During an interview in 2007, former NATO commander and four star General Wesley Clark admitted the Pentagon’s 2001-era plan to take down multiple countries including Libya and Syria, revealing current claims regarding the so-called grassroots spread of democracy in the Middle East to be a contrived narrative.
The Obama administration and its allies have armed, funded and trained foreign jihadist proxy armies with admitted ties to the Islamic State, all while labeling such fighters as “moderate” rebels in order to facilitate regime change in Syria.
With thousands of so-called rebels openly defecting to and fighting with the Islamic State, Mendelsohn’s tactic is nothing more than an attempt to further blur the line between enemy and ally, illustrating again how CFR elitists are happy to throw their weight behind bloodthirsty jihadists in the name of eliminating Assad’s secular regime, which has been fighting against ISIS.
President Obama left no doubt as to his intentions in late 2013 when he repealed sections of U.S. law that banned the arming of known terrorist groups in order to keep jihadists well oiled in their fight against Assad.
The Council on Foreign Relations made similar statements in January 2014 and August 2012 regarding Al Qaeda and the United States’ need for further supporting the group – the very group used as justification for dismantling the rights of every American in the wake of 9/11.
In January last year, the CFR’s Michael Doran, William McCants, and Clint Watts argued that supporting Ahrar al-Sham, a terrorist group in Syria which pledged allegiance to Al-Qaeda leader Ayman al-Zawahiri and whose leader helped plan the 9/11 attacks, would help the United States “contain Iran and Syria” as part of Obama’s “larger strategy.”
In August 2012, Council on Foreign Relations fellow Ed Husain also hailed the presence of Al-Qaeda fighters in Syria at a time when the media was still treating their existence as a conspiracy theory. Husain even lauded the “deadly results” that Al-Qaeda militants had been able to achieve in the form of terrorist bombings.

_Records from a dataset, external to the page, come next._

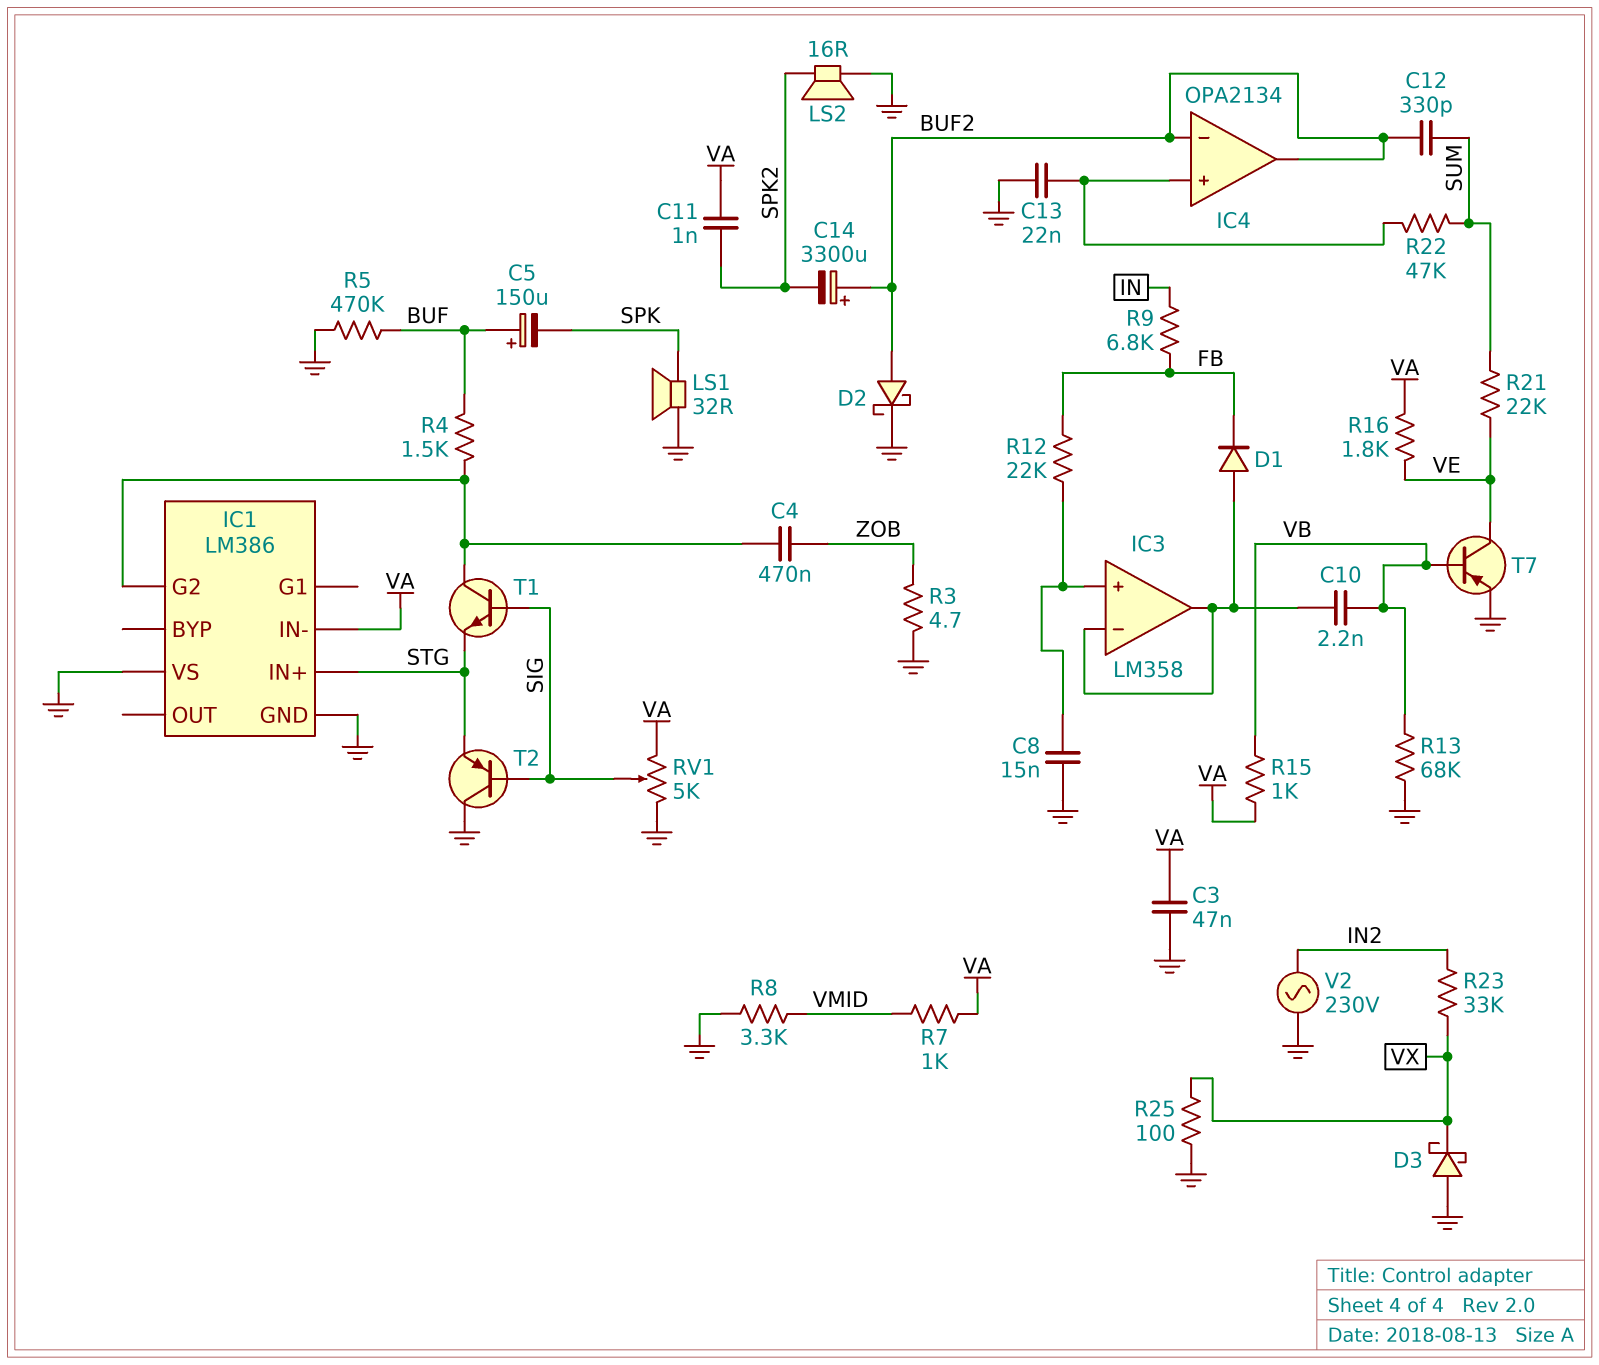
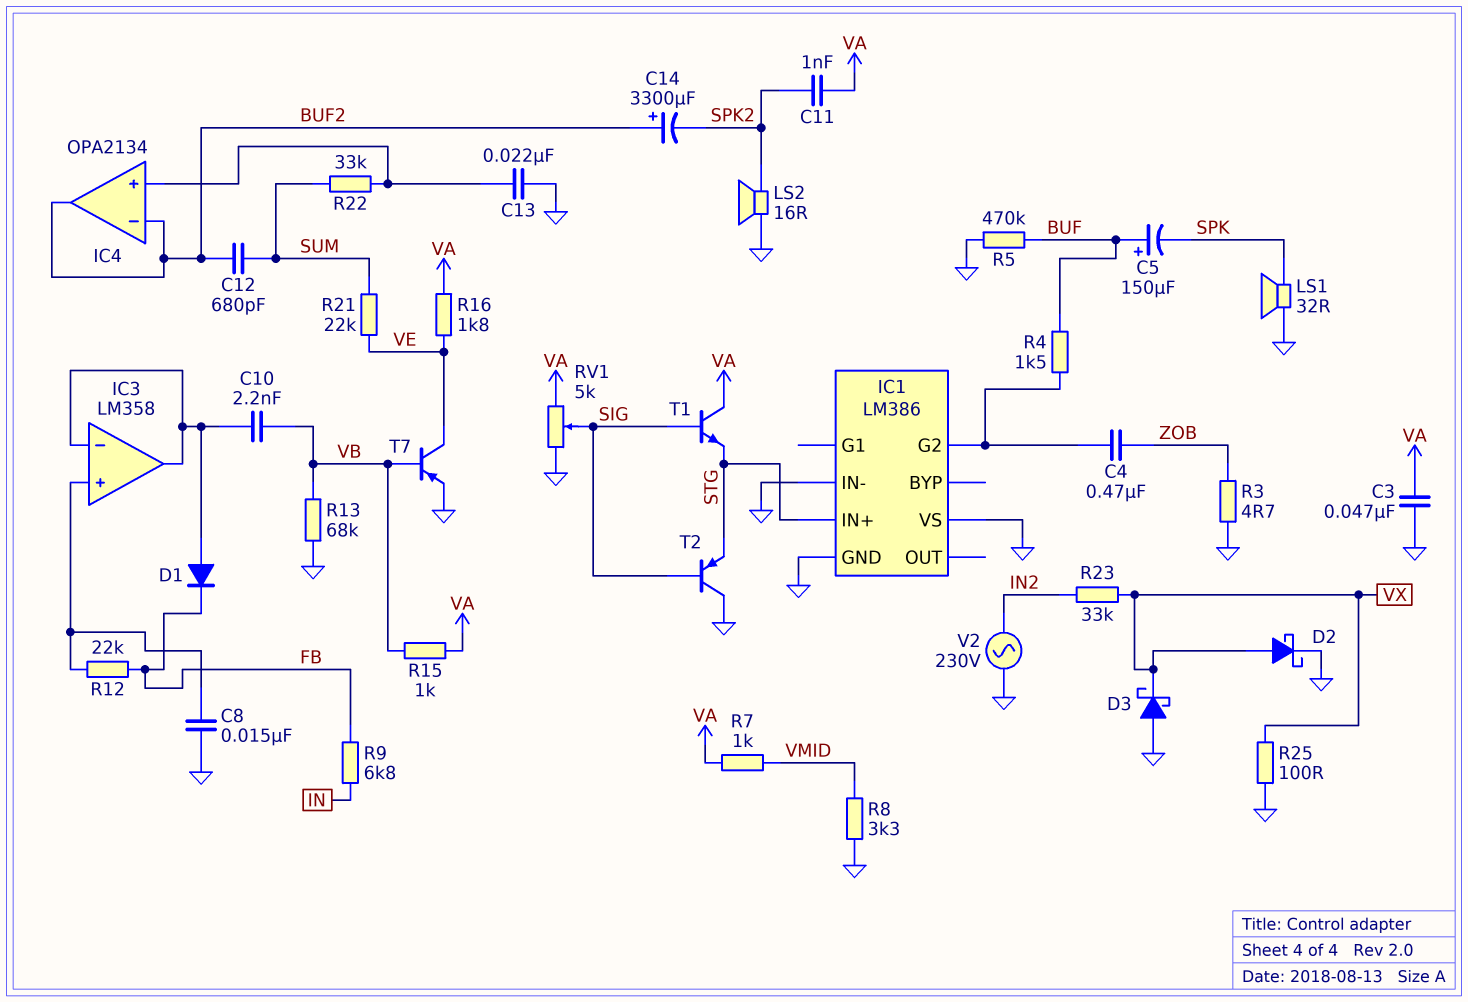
C12: 330pF (BUF2, SUM) -> 680pF (BUF2, SUM)
D2: schottky (A BUF2, K GND) -> schottky (A VX, K GND)
IC1 pin IN-: VA -> GND
R22: 47k (IC4/in+, SUM) -> 33k (IC4/in+, SUM)
T1: NPN (B SIG, C IC1/G2, E STG) -> NPN (B SIG, C VA, E STG)

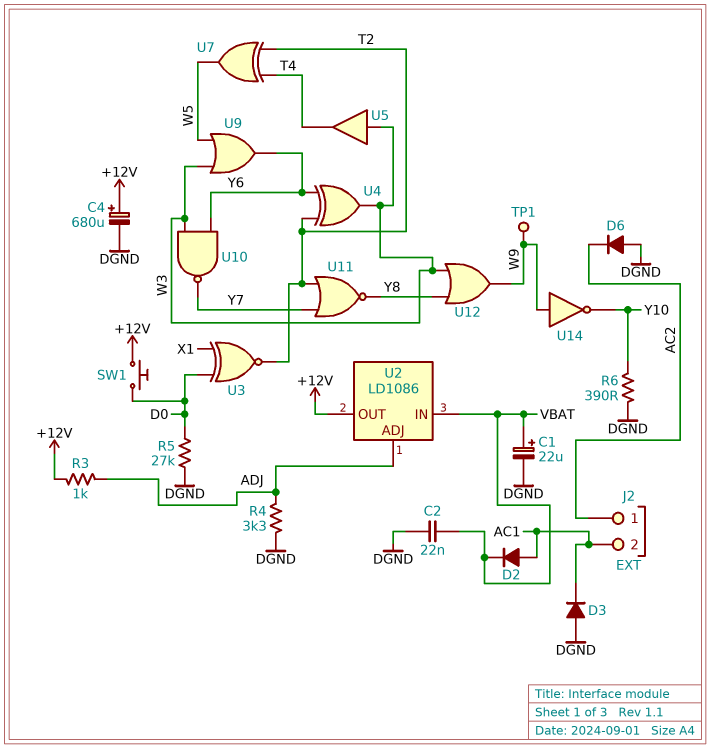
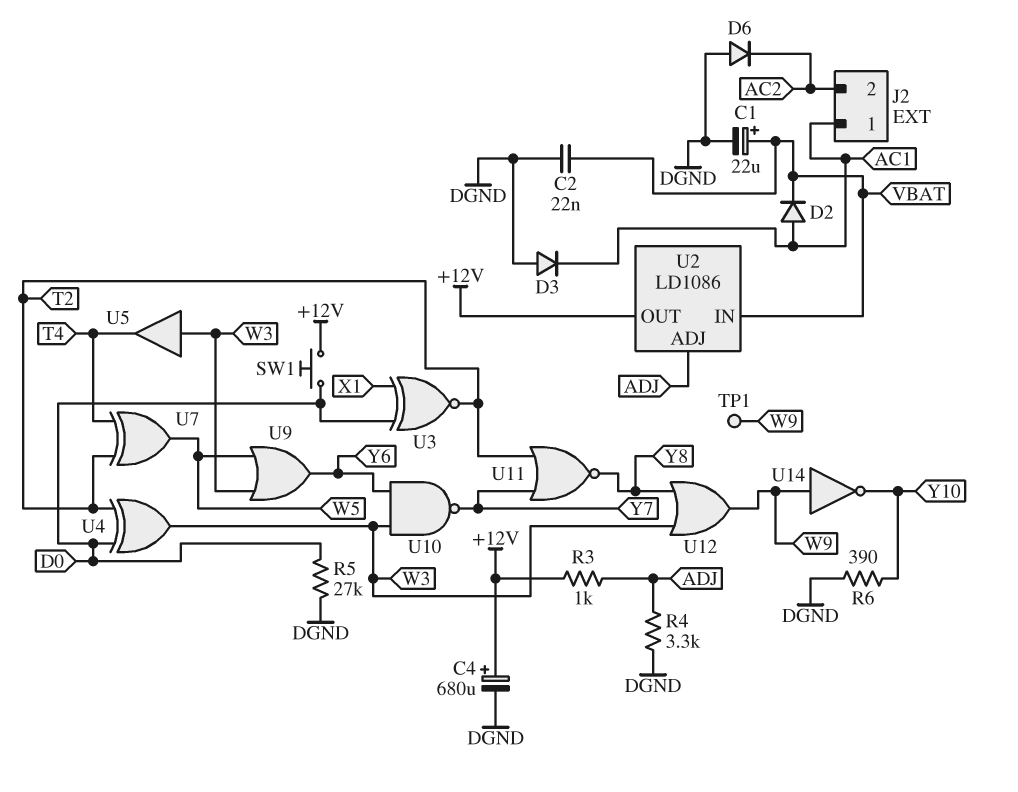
J2 pin 1: AC2 -> AC1
J2 pin 2: AC1 -> AC2
U4: XOR (in T2, in Y6, out W3) -> XOR (in D0, in T2, out W3)

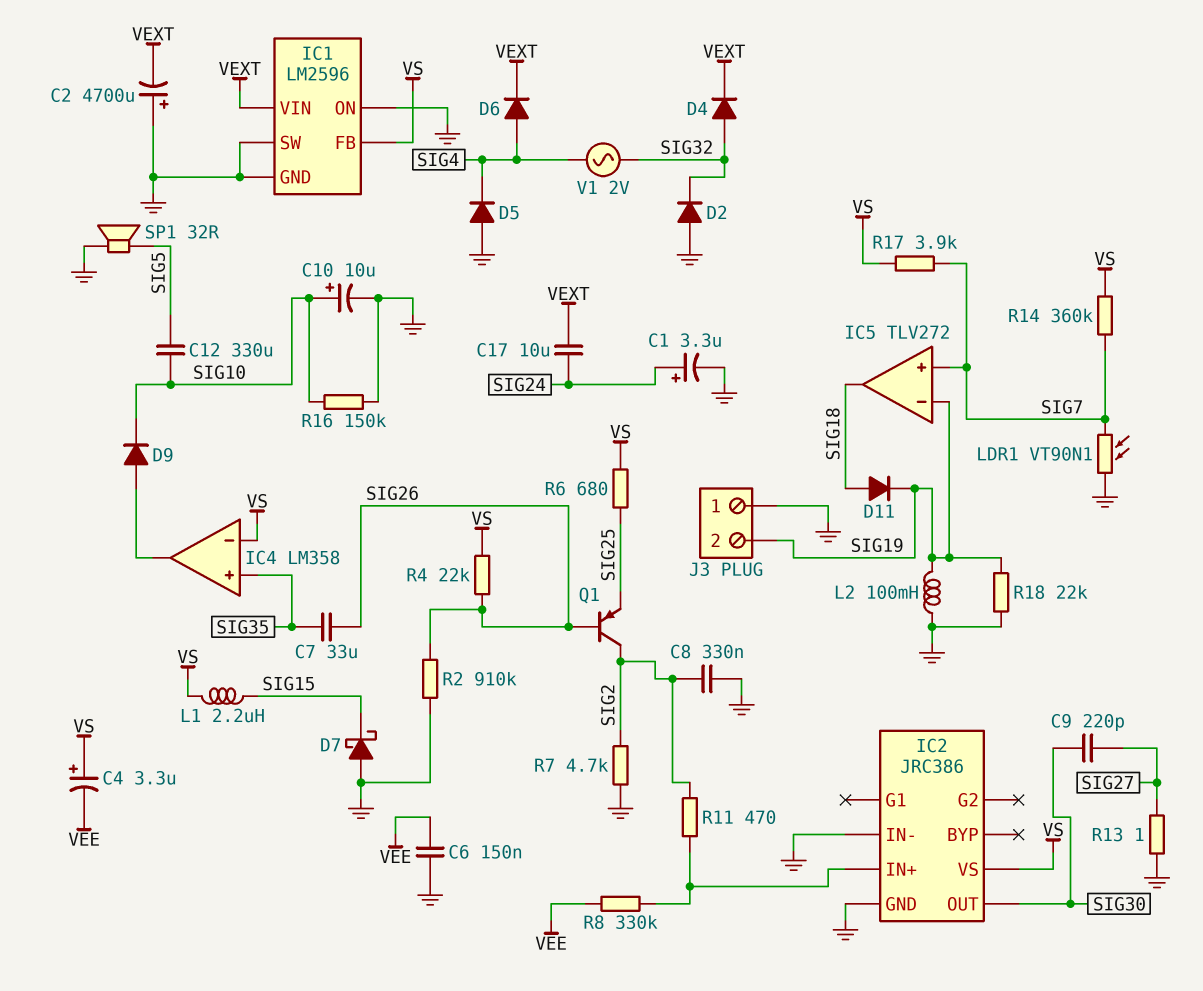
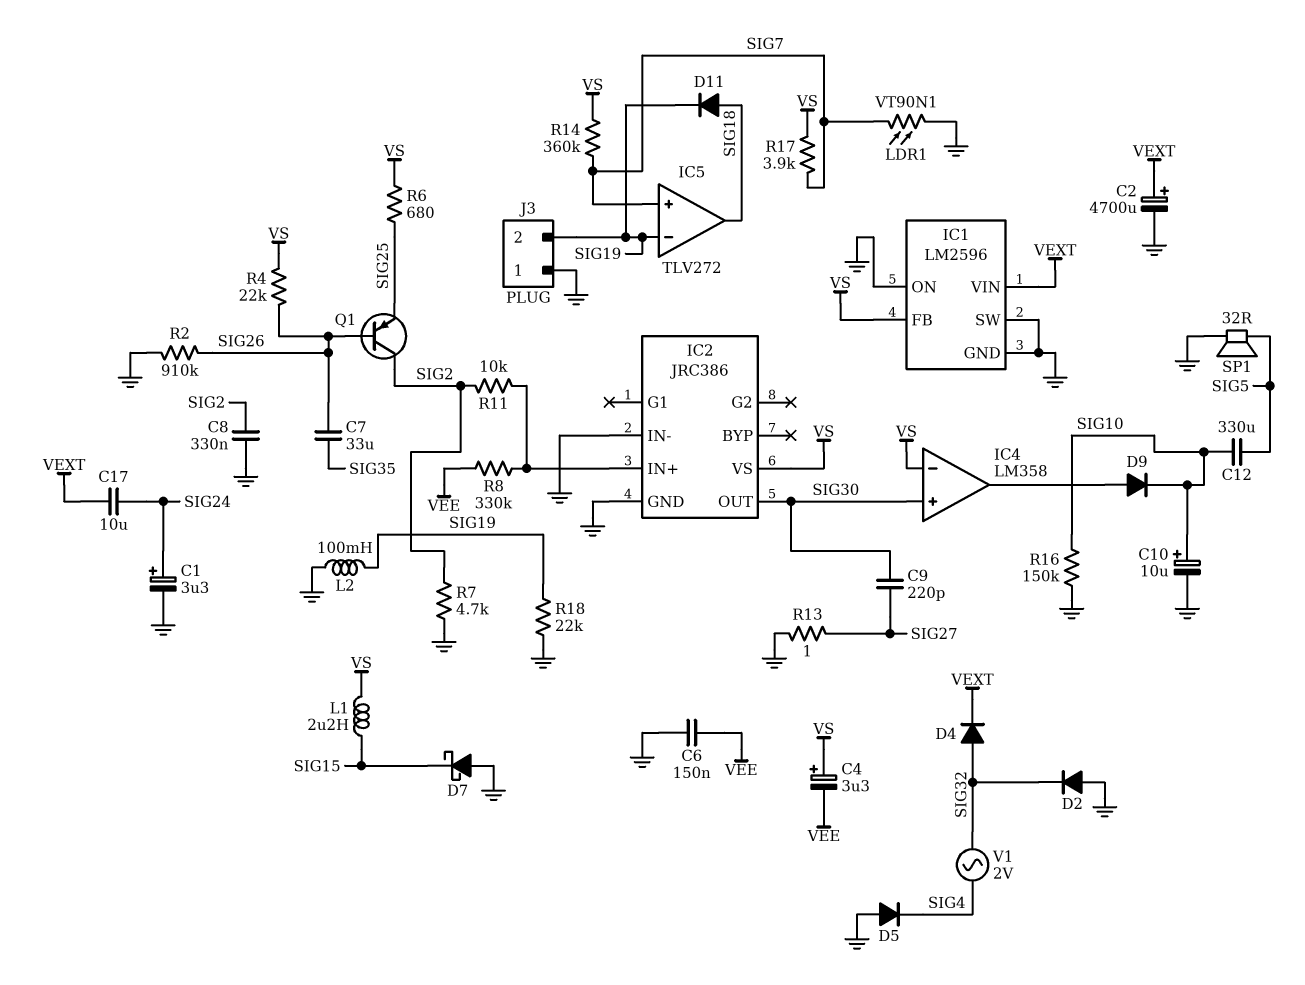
C2: 4700uF (plus GND, minus VEXT) -> 4700uF (plus VEXT, minus GND)
D6: diode (A SIG4, K VEXT) -> none
IC4 pin in+: SIG35 -> SIG30
R11: 470 (IC2/IN+, SIG2) -> 10k (IC2/IN+, SIG2)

The Council on Foreign Relations is considered to be America’s “most influential foreign-policy think tank” and has deep connections with the U.S. State Department. In 2009, Hillary Clinton welcomed the fact that the CFR had set up an outpost down the street from the State Department in Washington DC, because it meant “I won’t have as far to go to be told what we should be doing.”